Fear is one of the core emotions, and is not necessarily negative, as it is an essential defence mechanism, like pain. It is better for a child to have certain fears, rather than to be fearless and foolhardy. Fear controls the actions and restricts a child from overstepping his boundaries.
Fear is an emotional state in the presence of or anticipation of a dangerous stimulus. It is usually characterized by extreme agitation, fight or flight, against an object, person or event. Fear is more about the “unknown”. It is popularly said that fear is nothing but false evidence appearing real. YET everyone has some fear or the other. Many a time we are not certain what we are afraid of. At times we may not even be aware that we are afraid of something. We just “naturally” dislike or avoid some things, (like the lizard on the wall) never considering that we might be afraid of them.
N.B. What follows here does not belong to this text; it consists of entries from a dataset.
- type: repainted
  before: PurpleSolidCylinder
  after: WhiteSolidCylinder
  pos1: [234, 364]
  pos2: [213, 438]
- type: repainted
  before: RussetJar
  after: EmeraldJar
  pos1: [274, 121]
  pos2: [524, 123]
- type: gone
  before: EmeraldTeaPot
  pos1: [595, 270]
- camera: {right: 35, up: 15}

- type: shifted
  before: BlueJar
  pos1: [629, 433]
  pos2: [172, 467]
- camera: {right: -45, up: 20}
Fear is different from anxiety and Phobia.
Usually Anxiety is a reaction to anticipated or imagined danger and is a vague unpleasant emotional state, more related to an future event or the unknown. Anxiety is the prelude to fear, and anxieties that are not dealt with will over time slowly turn into fear.
Phobia is a feeling of dread that is specific, persistent, and is an irrational fear which can even lead to phobic disorder. It however takes a long time to develop, and can be prevented if the fears are nipped in the bud, or one is taught to systematically overcome fears. This is where the role of parents comes in, to create the right balance of the fears and anxieties in the child.
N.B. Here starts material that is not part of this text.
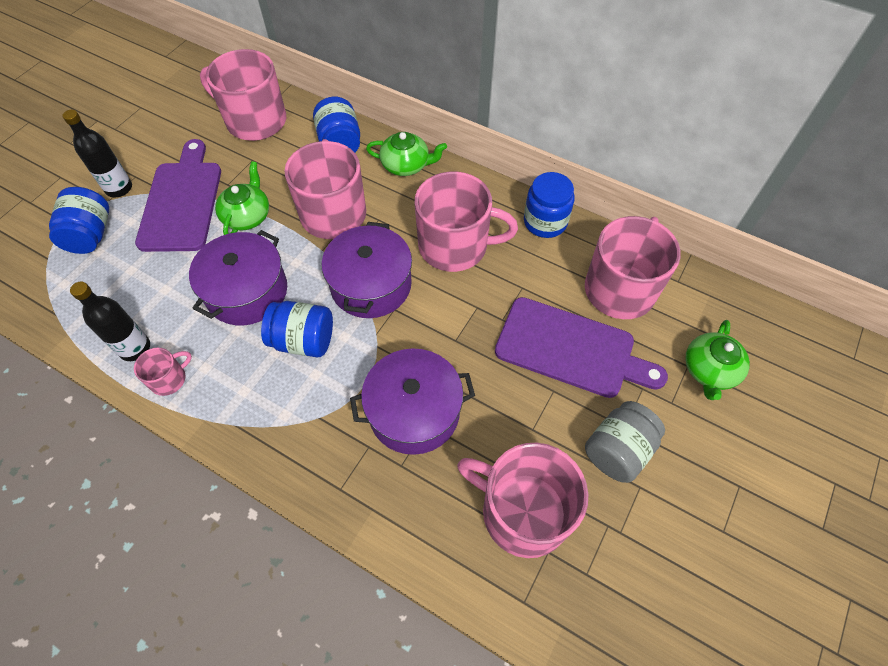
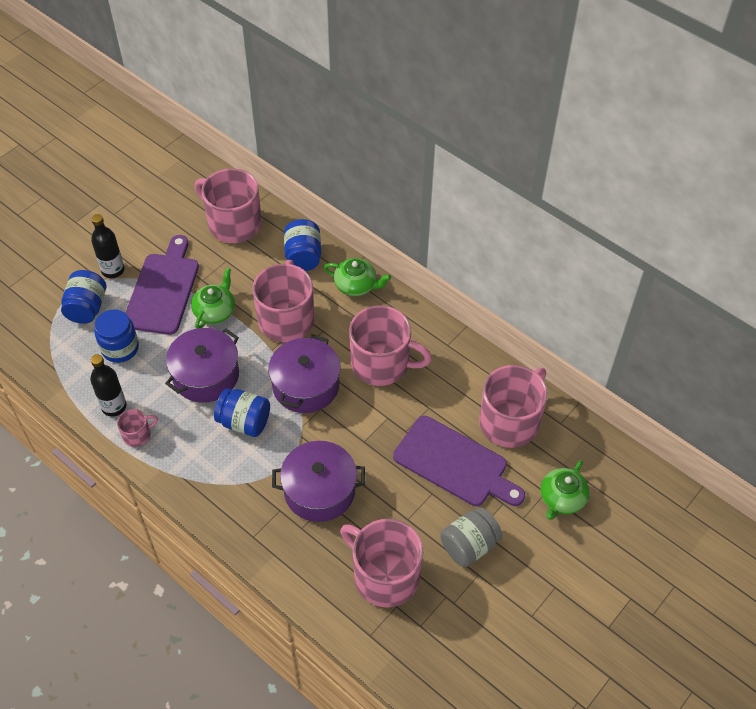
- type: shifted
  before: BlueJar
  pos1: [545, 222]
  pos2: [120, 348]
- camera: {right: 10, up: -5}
When we are born we know no fear, it takes root slowly basing on our experiences and the anxieties that are prevalent around us in the family, school etc. Most deep-seated fears begin in childhood. Make a list of the fearful situations your child may have gone through in his early years, that may have left an impact on him even as he is growing up.
Fear can:
- Hamper decision making and make the child feel he is helpless.
- Heighten the feeling of insecurity and emotional turmoil
- Develop into a lack of trust in others
- Make the child rigid, obstinate, and unwilling to change old habits
- Make him resistant to all offers of help from others.
- Lower his motivation and his performance
- Reduce his ability to think rationally
Hence whenever a parent notices the fear element in a child is increasing, slow and steady steps need to be taken to counter the feelings before they go out of hand.
Every child and his experiences are unique. One can never predict when fear sets into a child’s mind. Whatever may be the cause, never ridicule it, or make derisive statements (like, “Come on, you are too old to be afraid of going upstairs in the dark alone”)
Fear can be about any of these factors:
PLACES: school, crowds, planes or enclosed places heights above or below ground
ANIMALS: snakes, rats, mice, cockroaches, lizards
OBJECTS: guns, knives, computers
PEOPLE: men or women, strangers, homosexuals, Alcoholics
EVENTS: war, crime, accidents, terrorist activities
ATMOSPHERE: dark, shadowy, gloomy, being alone, strange or unknown setting
DISASTER: fire, lightening, losing job or being fired, injury or pain (self or others), death (of self or of other loved ones)
RESPONSES FROM OTHERS TO SELF: rejection, disapproval, not being liked, being made fun of, disappointing others, being ignored
FEELINGS ABOUT ONESELF: feeling guilty, “not being good enough”, being unstable or crazy, being held accountable, being pressured to perform, explaining your behavior, being exposed for the weaknesses or failures in your past, being useless or unwanted
THE UNKNOWN: new things or places, new activities, new friends, strange localities
How do we help the child overcome fear?
It is important for the parent to identify and acknowledge the fear and its causes
- Identify the cause. It is possible that the cause is not very evident e.g. if the child shows fear of going to school, it could be because the van driver is shouting at him.
- Is it already happening? If yes, since when, and how you have dealt with it so far? If no, when is it likely to happen? Where the factors are real, we need to first eliminate them, where they are just possible “threats”, we need to empower the child.
- What is the probability (give it a concrete quantitative measure) that it will definitely happen?
- What can be done to prevent it?
- What are the resources available to you to combat it?
- Who are the persons who you can seek help from?
- What will be the consequence if & when it does happen?
- How will you be able to build back?
- What happens if you do not take precautions now?
- What are the consequences if you change your course of action/life what do you stand to lose in order to gain something?
As far as possible, go through the above steps along with the child, so that he gets the reassurance that you are taking care of his problem.
Wherever possible, ask other family members, neighbours, teachers to give reassurance to the child, and to build up his confidence, at the same time acknowledging that his fears are natural, and that everybody has fears. Talk about the subject at odd hours, even when the child is not bringing up the topic. Expose the child to very mild equivalent of the fearful situation.
Encourage the child to take responsibility, give him a lot of positive strokes, and encourage him to repeat lots of Positive Affirmations (“I CAN do it”), and be patient in allowing the fear to reduce slowly.
Once the fear seems to have reduced, give a lot of appreciation, non-material rewards, and positive strokes to the child, as though he has won a battle. At the same time, keep an eye and ear open to ensure that the fear does not recur.